What needs to be done » Rewrite the lines of text in the records below as a Markdown table with the columns Row and Line, numbering the rows and skipping blank lines. Leave the pictures out.

Data under study »
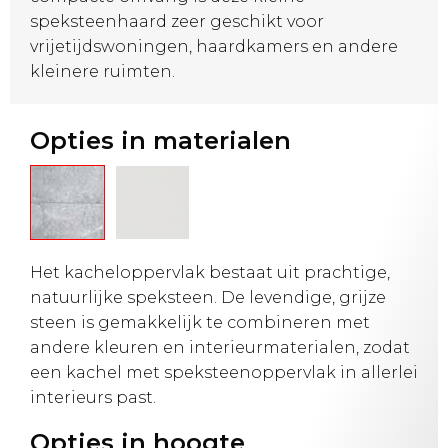
speksteenhaard zeer geschikt voor
vrijetijdswoningen, haardkamers en andere
kleinere ruimten.
Opties in materialen
Het kacheloppervlak bestaat uit prachtige,
natuurlijke speksteen. De levendige, grijze
steen is gemakkelijk te combineren met
andere kleuren en interieurmaterialen, zodat
een kachel met speksteenoppervlak in allerlei
interieurs past.
Opties in hoogte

Solution below »
| Row | Line |
|---|---|
| 1 | speksteenhaard zeer geschikt voor |
| 2 | vrijetijdswoningen, haardkamers en andere |
| 3 | kleinere ruimten. |
| 4 | Opties in materialen |
| 5 | Het kacheloppervlak bestaat uit prachtige, |
| 6 | natuurlijke speksteen. De levendige, grijze |
| 7 | steen is gemakkelijk te combineren met |
| 8 | andere kleuren en interieurmaterialen, zodat |
| 9 | een kachel met speksteenoppervlak in allerlei |
| 10 | interieurs past. |
| 11 | Opties in hoogte |